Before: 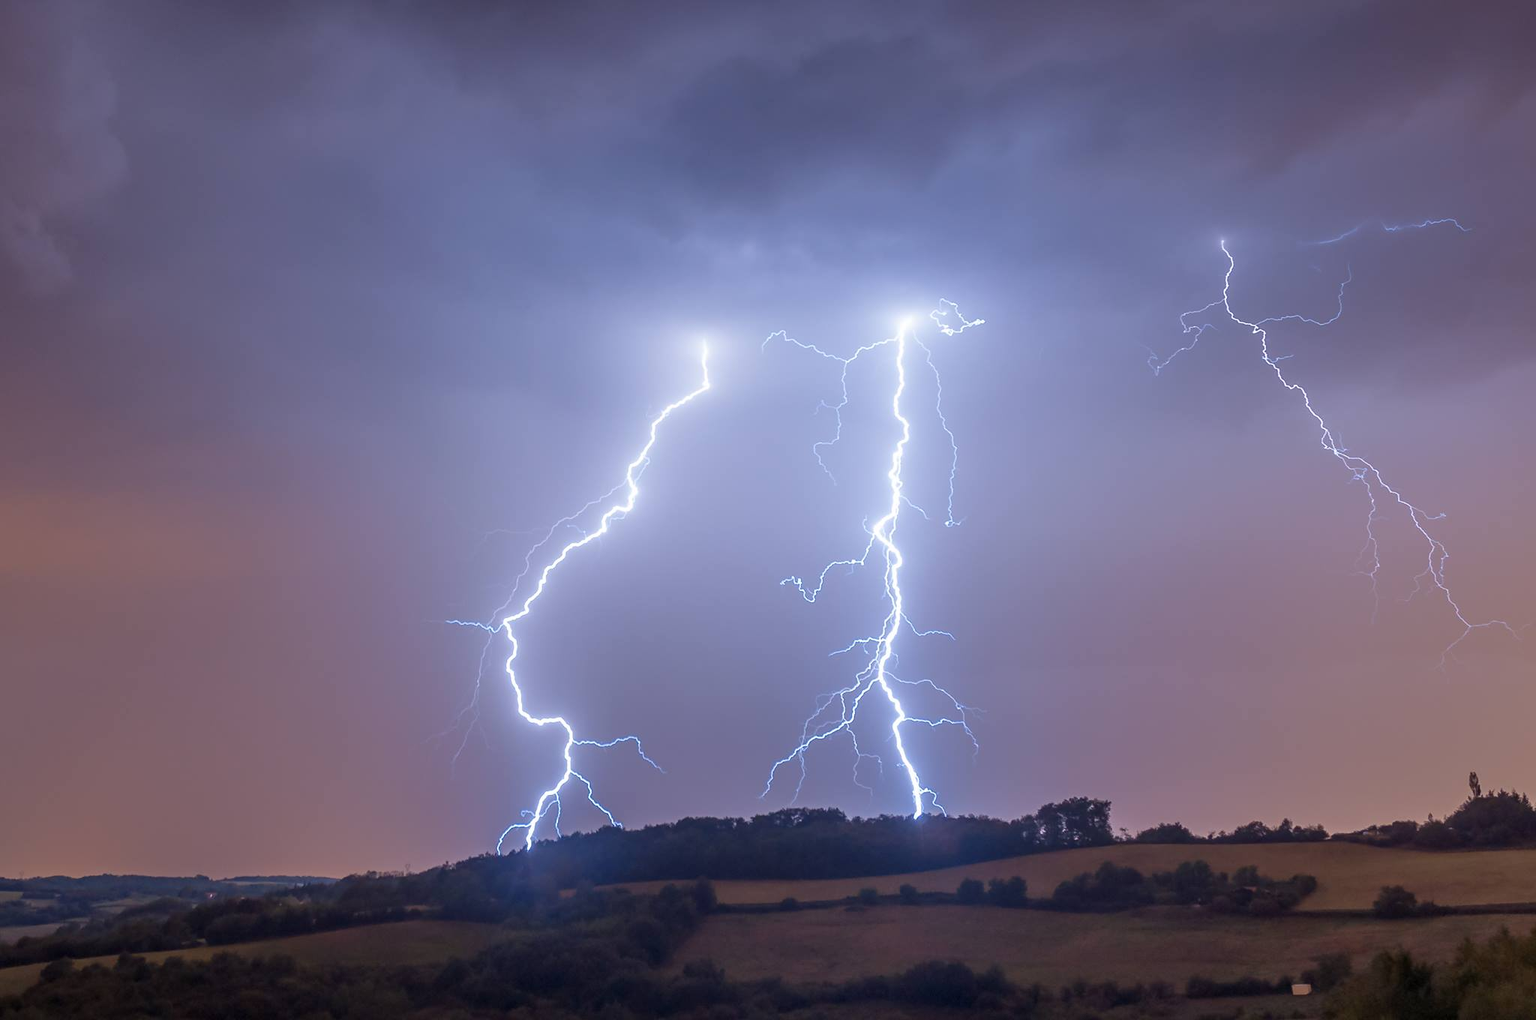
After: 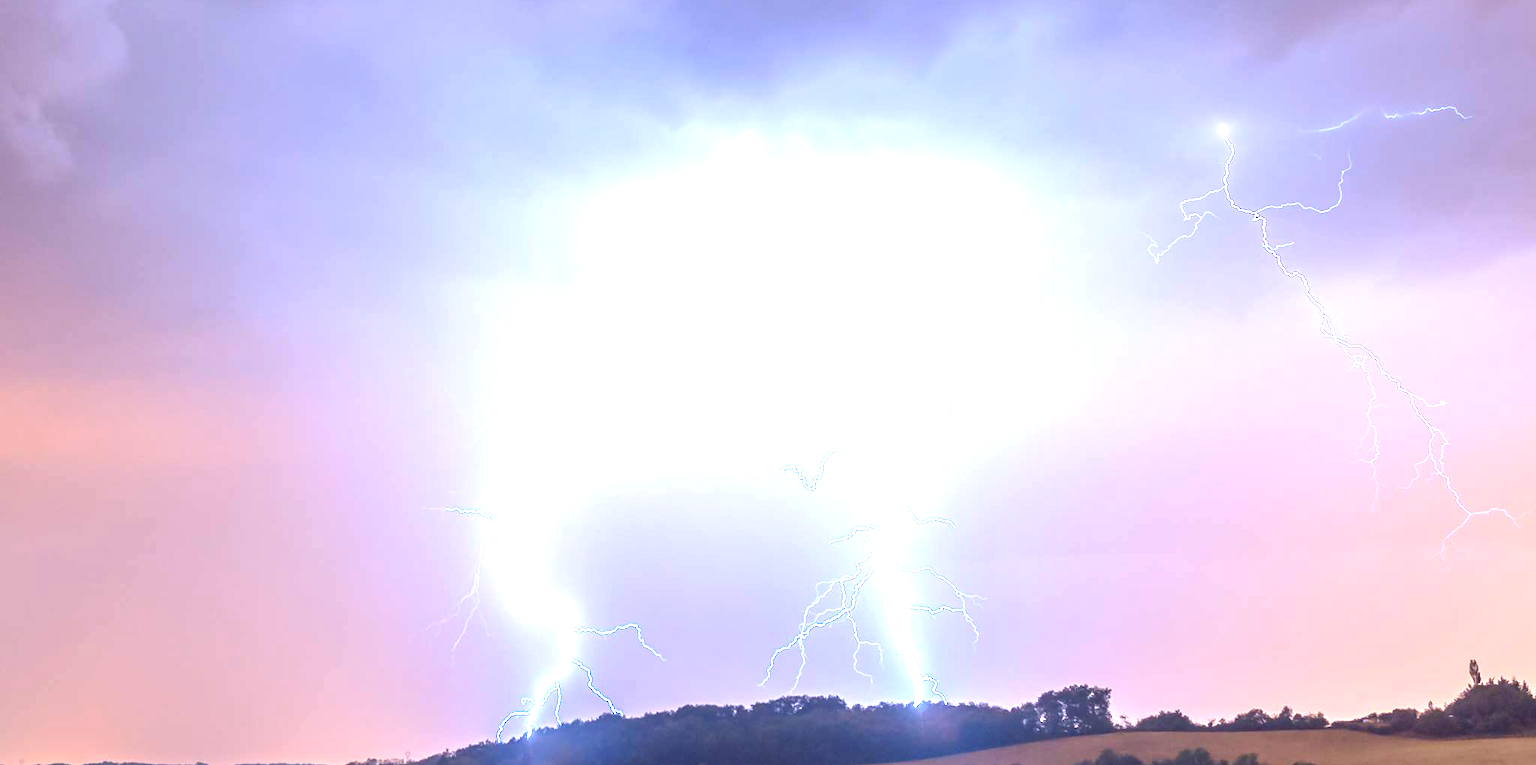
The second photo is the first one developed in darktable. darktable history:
exposure: black level correction 0, exposure 1.975 EV, compensate exposure bias true, compensate highlight preservation false
crop: top 11.038%, bottom 13.962%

● Exercise instructions
Copy out the material above word for word, leaving out the pictures.

● Solution below
Before: 
After: 
The second photo is the first one developed in darktable. darktable history:
exposure: black level correction 0, exposure 1.975 EV, compensate exposure bias true, compensate highlight preservation false
crop: top 11.038%, bottom 13.962%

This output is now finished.